How we know
The proportional theory was published by French philosopher Paul Janet in 1877 in Revue Philosophique. Janet argued that subjective time scales with the proportion of life already lived. A year for a five-year-old is one fifth of their existence. For a fifty-year-old it is one fiftieth. The ratio drops every year, so each year of life feels shorter than the last.
Modern psychology has tested this. William Friedman at Oberlin College has spent decades measuring time perception across ages. His work, summarised in his 2013 chapter in Subjective Time (MIT Press), confirms that older adults consistently judge recent periods as shorter than younger adults do, in ways the proportional theory predicts.

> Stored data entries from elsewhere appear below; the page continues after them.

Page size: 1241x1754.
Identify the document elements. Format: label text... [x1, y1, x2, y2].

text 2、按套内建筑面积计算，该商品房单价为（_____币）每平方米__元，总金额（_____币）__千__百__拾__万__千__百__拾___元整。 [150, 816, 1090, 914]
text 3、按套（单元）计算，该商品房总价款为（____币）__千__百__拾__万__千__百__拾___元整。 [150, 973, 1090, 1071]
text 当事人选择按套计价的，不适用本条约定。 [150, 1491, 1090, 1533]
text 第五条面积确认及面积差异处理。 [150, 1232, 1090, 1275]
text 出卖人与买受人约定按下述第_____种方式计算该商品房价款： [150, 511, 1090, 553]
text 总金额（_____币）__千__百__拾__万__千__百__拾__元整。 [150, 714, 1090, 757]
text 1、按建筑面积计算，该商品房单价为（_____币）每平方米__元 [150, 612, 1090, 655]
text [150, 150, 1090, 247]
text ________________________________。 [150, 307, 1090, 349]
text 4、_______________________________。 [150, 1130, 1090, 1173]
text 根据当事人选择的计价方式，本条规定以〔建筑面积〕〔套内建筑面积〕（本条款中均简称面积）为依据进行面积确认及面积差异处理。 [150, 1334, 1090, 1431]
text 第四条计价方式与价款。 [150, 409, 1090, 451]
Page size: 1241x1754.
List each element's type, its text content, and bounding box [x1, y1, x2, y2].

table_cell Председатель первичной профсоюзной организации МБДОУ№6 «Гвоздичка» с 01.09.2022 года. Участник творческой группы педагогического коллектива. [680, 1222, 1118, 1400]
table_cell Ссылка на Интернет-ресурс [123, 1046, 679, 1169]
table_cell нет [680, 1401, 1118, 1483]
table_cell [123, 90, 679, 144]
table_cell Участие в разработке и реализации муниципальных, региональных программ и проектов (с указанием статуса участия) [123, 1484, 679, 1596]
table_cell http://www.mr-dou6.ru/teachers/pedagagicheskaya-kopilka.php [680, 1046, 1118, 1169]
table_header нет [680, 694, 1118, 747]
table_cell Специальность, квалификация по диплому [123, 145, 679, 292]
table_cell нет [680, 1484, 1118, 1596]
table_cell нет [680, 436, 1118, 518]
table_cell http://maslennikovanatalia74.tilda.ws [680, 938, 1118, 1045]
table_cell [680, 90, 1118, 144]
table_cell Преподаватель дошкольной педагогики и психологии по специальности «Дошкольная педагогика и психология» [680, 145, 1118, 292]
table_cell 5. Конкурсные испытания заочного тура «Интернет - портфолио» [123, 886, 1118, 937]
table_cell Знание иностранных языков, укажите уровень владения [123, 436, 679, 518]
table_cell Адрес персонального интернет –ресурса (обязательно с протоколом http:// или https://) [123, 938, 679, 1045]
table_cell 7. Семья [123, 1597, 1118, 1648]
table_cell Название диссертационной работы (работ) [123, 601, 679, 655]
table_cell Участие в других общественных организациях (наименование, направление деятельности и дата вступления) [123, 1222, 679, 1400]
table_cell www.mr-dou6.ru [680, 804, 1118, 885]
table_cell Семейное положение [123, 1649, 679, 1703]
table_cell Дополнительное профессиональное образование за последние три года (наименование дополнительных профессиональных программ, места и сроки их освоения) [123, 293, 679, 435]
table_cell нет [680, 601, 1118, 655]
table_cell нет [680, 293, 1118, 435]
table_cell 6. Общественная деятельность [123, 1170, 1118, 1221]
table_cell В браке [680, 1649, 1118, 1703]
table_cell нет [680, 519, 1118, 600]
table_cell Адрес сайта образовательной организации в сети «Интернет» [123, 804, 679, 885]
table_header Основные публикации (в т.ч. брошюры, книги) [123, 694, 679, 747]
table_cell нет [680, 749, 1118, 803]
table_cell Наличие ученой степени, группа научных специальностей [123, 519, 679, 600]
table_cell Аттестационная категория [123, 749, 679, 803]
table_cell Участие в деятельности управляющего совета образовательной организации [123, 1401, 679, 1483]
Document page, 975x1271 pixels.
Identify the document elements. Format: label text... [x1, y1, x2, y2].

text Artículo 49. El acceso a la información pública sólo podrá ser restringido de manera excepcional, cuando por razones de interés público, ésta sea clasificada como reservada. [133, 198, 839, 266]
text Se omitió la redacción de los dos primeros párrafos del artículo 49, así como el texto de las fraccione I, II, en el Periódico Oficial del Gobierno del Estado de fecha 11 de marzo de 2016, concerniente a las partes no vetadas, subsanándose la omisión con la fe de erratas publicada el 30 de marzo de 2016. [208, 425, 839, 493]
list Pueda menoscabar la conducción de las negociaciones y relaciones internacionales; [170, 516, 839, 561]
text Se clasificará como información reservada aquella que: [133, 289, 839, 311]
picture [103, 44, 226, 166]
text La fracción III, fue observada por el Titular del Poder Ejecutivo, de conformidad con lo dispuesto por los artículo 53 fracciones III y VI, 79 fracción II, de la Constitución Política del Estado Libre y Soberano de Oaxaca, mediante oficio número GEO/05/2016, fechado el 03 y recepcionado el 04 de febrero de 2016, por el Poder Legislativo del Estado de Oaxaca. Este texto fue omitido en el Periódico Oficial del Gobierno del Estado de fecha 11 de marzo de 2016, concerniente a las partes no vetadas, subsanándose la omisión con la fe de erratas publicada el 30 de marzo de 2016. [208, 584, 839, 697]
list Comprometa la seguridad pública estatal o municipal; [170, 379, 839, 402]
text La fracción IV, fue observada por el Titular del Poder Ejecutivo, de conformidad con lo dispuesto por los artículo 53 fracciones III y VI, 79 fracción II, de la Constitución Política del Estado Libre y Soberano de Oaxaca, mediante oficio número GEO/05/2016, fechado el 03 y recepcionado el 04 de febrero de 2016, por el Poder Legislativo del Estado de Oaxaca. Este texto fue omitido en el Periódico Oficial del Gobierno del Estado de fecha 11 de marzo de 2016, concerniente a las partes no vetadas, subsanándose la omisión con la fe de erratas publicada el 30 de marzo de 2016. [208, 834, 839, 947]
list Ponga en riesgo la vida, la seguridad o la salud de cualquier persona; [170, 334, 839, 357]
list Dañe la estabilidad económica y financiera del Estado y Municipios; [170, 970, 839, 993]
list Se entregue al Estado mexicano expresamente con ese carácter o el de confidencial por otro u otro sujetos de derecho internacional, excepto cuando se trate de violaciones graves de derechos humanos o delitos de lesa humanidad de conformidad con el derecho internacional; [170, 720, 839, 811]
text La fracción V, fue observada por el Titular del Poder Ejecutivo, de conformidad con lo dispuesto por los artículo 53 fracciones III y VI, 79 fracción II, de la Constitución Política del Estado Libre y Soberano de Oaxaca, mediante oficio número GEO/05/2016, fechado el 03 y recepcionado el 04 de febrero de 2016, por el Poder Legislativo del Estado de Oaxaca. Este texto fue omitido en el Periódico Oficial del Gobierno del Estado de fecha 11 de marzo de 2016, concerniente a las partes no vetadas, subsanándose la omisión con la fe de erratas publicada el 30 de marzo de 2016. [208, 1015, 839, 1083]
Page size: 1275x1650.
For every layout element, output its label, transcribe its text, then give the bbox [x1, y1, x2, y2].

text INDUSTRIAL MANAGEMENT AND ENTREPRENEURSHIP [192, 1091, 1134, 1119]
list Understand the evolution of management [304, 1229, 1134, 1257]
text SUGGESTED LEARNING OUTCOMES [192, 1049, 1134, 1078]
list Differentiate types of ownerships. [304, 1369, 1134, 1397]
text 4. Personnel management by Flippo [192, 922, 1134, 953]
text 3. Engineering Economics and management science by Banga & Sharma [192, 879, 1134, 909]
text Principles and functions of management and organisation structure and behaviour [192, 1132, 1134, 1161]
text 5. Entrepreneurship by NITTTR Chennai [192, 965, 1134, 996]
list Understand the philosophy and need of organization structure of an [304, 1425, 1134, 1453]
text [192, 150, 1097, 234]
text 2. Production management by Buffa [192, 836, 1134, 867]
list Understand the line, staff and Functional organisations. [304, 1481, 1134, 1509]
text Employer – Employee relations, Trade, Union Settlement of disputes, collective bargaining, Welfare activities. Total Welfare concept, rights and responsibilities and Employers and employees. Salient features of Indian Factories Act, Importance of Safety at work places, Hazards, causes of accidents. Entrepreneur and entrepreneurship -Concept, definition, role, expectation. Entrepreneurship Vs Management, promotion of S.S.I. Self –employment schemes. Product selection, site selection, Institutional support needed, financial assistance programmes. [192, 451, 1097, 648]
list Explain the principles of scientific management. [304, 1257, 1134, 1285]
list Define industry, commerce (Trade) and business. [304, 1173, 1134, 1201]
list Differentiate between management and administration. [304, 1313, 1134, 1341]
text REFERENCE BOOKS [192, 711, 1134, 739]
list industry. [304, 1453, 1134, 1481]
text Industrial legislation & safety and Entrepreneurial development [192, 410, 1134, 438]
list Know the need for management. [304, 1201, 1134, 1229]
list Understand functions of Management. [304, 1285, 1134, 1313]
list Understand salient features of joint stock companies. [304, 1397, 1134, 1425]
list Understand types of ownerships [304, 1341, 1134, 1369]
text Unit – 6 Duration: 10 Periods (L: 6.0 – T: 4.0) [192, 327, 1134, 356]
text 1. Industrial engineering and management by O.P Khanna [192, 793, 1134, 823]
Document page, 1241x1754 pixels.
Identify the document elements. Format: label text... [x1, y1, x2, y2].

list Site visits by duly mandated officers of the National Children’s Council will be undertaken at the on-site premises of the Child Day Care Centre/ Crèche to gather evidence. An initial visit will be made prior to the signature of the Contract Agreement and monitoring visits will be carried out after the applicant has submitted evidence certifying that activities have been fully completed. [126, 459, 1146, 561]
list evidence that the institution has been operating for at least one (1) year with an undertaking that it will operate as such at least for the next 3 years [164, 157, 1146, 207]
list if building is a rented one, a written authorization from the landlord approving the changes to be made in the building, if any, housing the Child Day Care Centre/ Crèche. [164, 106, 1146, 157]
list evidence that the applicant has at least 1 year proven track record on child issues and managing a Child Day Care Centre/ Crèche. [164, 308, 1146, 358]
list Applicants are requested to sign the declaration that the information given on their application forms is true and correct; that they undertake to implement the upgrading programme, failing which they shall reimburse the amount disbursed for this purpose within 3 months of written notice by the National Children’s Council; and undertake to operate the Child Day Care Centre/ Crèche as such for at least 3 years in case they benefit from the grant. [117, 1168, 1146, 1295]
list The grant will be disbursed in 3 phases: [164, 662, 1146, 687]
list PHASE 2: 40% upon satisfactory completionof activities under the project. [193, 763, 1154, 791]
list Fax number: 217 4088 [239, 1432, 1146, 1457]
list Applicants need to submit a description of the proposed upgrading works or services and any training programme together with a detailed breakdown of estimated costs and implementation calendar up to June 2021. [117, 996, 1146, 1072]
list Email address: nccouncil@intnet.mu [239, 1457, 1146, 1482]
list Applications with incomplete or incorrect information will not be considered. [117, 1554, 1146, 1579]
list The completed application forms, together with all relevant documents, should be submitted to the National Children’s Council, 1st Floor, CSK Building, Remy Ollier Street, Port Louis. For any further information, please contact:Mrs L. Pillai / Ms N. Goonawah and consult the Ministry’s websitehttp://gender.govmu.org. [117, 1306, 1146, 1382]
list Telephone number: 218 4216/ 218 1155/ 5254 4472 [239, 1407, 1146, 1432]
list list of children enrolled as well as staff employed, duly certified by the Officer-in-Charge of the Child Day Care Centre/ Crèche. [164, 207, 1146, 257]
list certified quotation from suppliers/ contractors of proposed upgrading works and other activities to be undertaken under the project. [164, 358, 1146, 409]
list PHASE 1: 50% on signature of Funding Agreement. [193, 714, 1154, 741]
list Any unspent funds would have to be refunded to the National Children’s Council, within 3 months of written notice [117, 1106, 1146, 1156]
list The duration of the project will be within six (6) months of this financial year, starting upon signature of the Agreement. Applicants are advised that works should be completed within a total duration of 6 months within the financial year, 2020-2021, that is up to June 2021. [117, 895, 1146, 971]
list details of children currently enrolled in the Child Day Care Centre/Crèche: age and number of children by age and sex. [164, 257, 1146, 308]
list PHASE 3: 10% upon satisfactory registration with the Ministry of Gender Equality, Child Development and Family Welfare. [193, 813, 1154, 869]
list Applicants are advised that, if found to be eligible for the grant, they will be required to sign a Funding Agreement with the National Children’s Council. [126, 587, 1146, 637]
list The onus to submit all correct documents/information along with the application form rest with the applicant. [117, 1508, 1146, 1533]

A second mechanism is memory density. Routine experience generates fewer distinct memories than novel experience does. When you were a child, every week brought new firsts: first day of school, first time at the beach, first time you tried a new food. As an adult, weeks blur because the underlying days look like each other. Fewer distinct memories per year makes the year feel shorter in retrospect. This is documented in Wittmann and Lehnhoff 2005, European Psychologist.
A third mechanism, proposed by Adrian Bejan at Duke in his 2019 European Review paper, is image-processing latency. Bejan argues that as neural pathways lengthen and degrade with age, the brain captures fewer mental images per unit of clock time. Fewer mental images per second means subjective time runs faster, the same way a video at a lower frame rate appears sped up. The Bejan model is the newest and least settled of the three.
What it means
Time does not actually move faster. Your reference frame changes. Two practical implications.
First, novelty extends subjective time. A two-week trip to a new country feels longer in memory than two weeks at home, because the trip generates more distinct memories. If you want longer-feeling years, schedule novelty. Travel, new skills, new people, new routes to old places.
Second, the rate of acceleration slows in old age. The biggest perceived shifts happen between five and twenty. After forty, the curve flattens. You are not on a runaway clock.